Thirty years ago today my father died for defending truth and honesty in science.
Howard J. Eisen studied steroid hormone receptors.
I spent the summer of 1986, following my freshman year in college, working at the NIH, and got to know a bit about my father's work. When I came home for Thanksgiving that fall, he was distracted, scribbling on papers and working out all sorts of stuff on pads of paper. It turns out he had discovered that someone in his group had committed fraud - making up data - and he had designed a trap to catch him. For months he worked diligently to expose the fraud carried out by a scientist he had not hired and did not supervise. He succeeded, and the NIH launched an investigation. But the perpetrator of the fraud fled and did not appear to be questioned. Instead of celebrating my father as a hero, it appears that the NIH turned on him instead. I don't know exactly what happened with the investigation, but he felt the NIH was accusing him of letting the fraud happen. I have filed FOIA requests to try and find out what went on in the hearings, but I never received any useful information. But on 2/7/87 my father, who had apparently struggled with depression his whole life (I never knew) hung himself in our basement. I was 19 - a sophomore in college - and it absolutely wrecked me. I went into a tailspin that took me almost a decade to really come out of.
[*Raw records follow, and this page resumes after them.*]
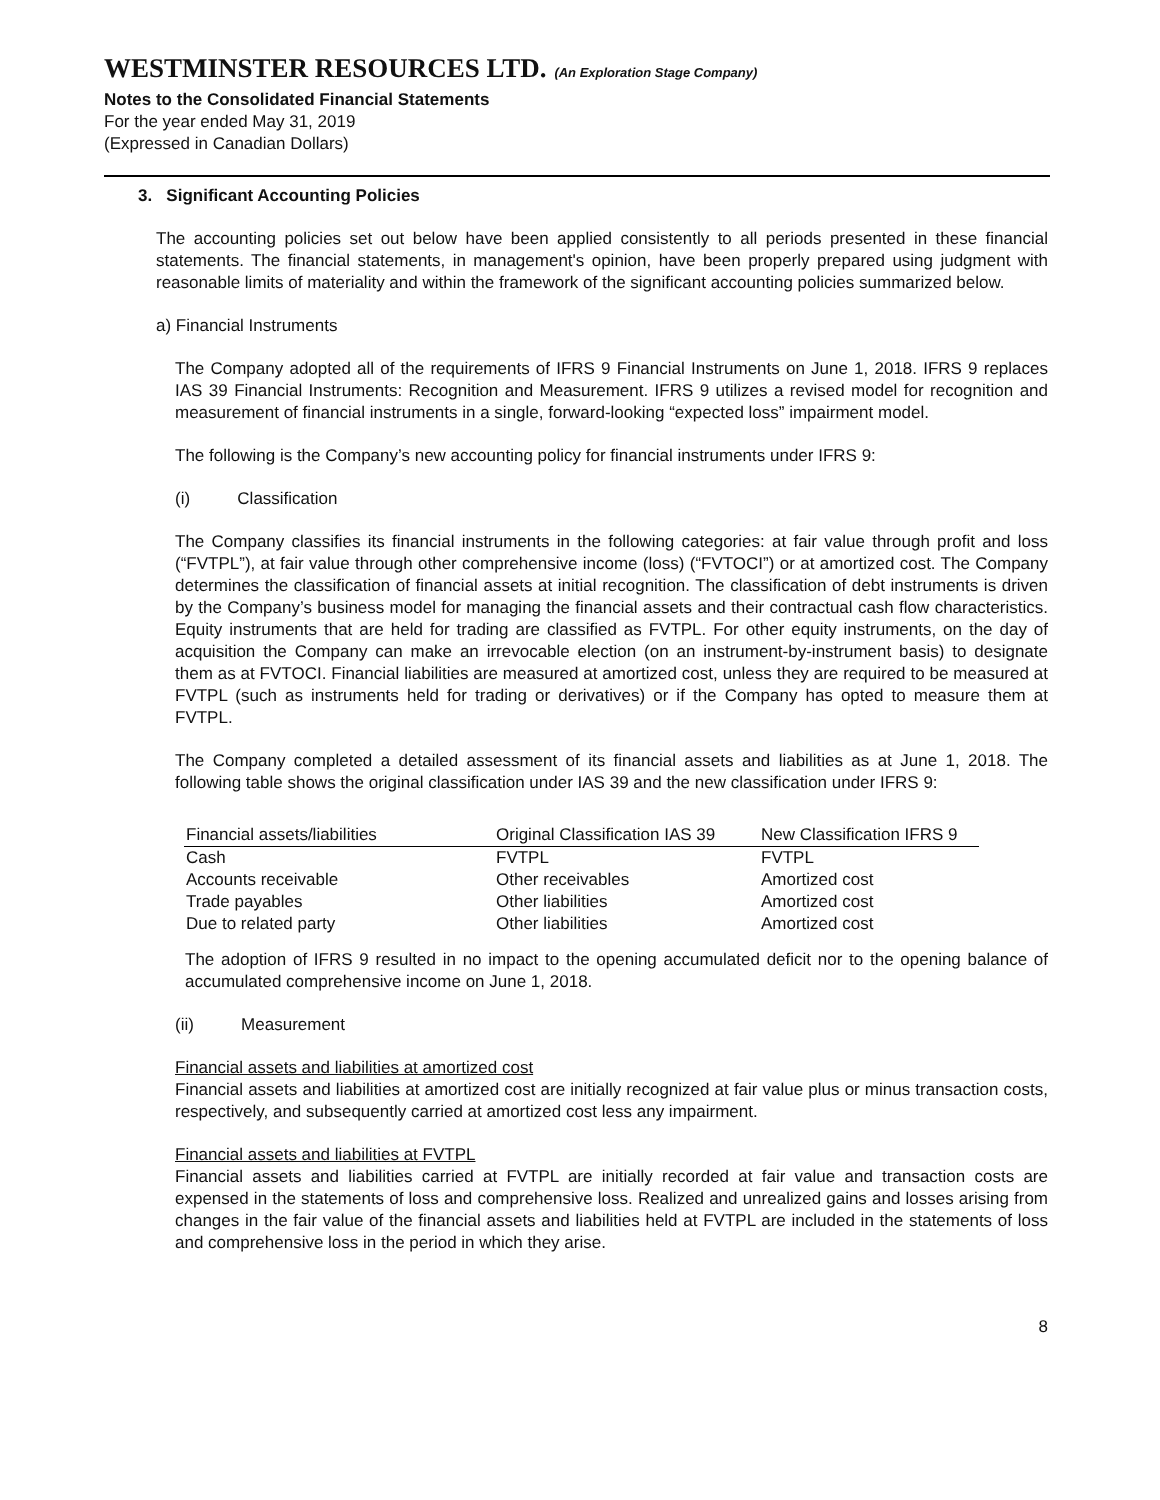WESTMINSTER RESOURCES LTD. (An Exploration Stage Company)
Notes to the Consolidated Financial Statements
For the year ended May 31, 2019
(Expressed in Canadian Dollars)
3. Significant Accounting Policies
The accounting policies set out below have been applied consistently to all periods presented in these financial statements. The financial statements, in management's opinion, have been properly prepared using judgment with reasonable limits of materiality and within the framework of the significant accounting policies summarized below.
a) Financial Instruments
The Company adopted all of the requirements of IFRS 9 Financial Instruments on June 1, 2018. IFRS 9 replaces IAS 39 Financial Instruments: Recognition and Measurement. IFRS 9 utilizes a revised model for recognition and measurement of financial instruments in a single, forward-looking “expected loss” impairment model.
The following is the Company’s new accounting policy for financial instruments under IFRS 9:
(i) Classification
The Company classifies its financial instruments in the following categories: at fair value through profit and loss (“FVTPL”), at fair value through other comprehensive income (loss) (“FVTOCI”) or at amortized cost. The Company determines the classification of financial assets at initial recognition. The classification of debt instruments is driven by the Company’s business model for managing the financial assets and their contractual cash flow characteristics. Equity instruments that are held for trading are classified as FVTPL. For other equity instruments, on the day of acquisition the Company can make an irrevocable election (on an instrument-by-instrument basis) to designate them as at FVTOCI. Financial liabilities are measured at amortized cost, unless they are required to be measured at FVTPL (such as instruments held for trading or derivatives) or if the Company has opted to measure them at FVTPL.
The Company completed a detailed assessment of its financial assets and liabilities as at June 1, 2018. The following table shows the original classification under IAS 39 and the new classification under IFRS 9:
| Financial assets/liabilities | Original Classification IAS 39 | New Classification IFRS 9 |
| --- | --- | --- |
| Cash | FVTPL | FVTPL |
| Accounts receivable | Other receivables | Amortized cost |
| Trade payables | Other liabilities | Amortized cost |
| Due to related party | Other liabilities | Amortized cost |
The adoption of IFRS 9 resulted in no impact to the opening accumulated deficit nor to the opening balance of accumulated comprehensive income on June 1, 2018.
(ii) Measurement
Financial assets and liabilities at amortized cost
Financial assets and liabilities at amortized cost are initially recognized at fair value plus or minus transaction costs, respectively, and subsequently carried at amortized cost less any impairment.
Financial assets and liabilities at FVTPL
Financial assets and liabilities carried at FVTPL are initially recorded at fair value and transaction costs are expensed in the statements of loss and comprehensive loss. Realized and unrealized gains and losses arising from changes in the fair value of the financial assets and liabilities held at FVTPL are included in the statements of loss and comprehensive loss in the period in which they arise.
8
I sleepwalked through the rest of college, and started graduate school more or less out of default. Without some really amazing friends I never would have made it through those next few years. I also took refuge in animals and the woods - two things my father loved and taught me to love. I was successful in grad school, but, honestly, I was completely nuts - afraid of everything and lost in spiraling OCD. Somehow I pulled myself out of it (that's a story for another day). As I got more clearheaded, I had a deep conflict in my mind to resolve. My father was the most sincere, honest & devoted scientist there could be. But "science" and its institutions in a very real way killed him. This conflict has been with me my whole career, as I have become more and more a part of those institutions. I trust and love science, but deeply distrust its institutions - they care more about themselves than the people who make them work. And so I ask you, in my father's memory, as you fight for science, also fight to make science a more supportive and caring enterprise. So when you fight for the place of science in the world, also be willing to stand up to our own scientific institutions. And above all else, remember that scientists are not machines, but people, with all their incumbent weaknesses, who often need our support.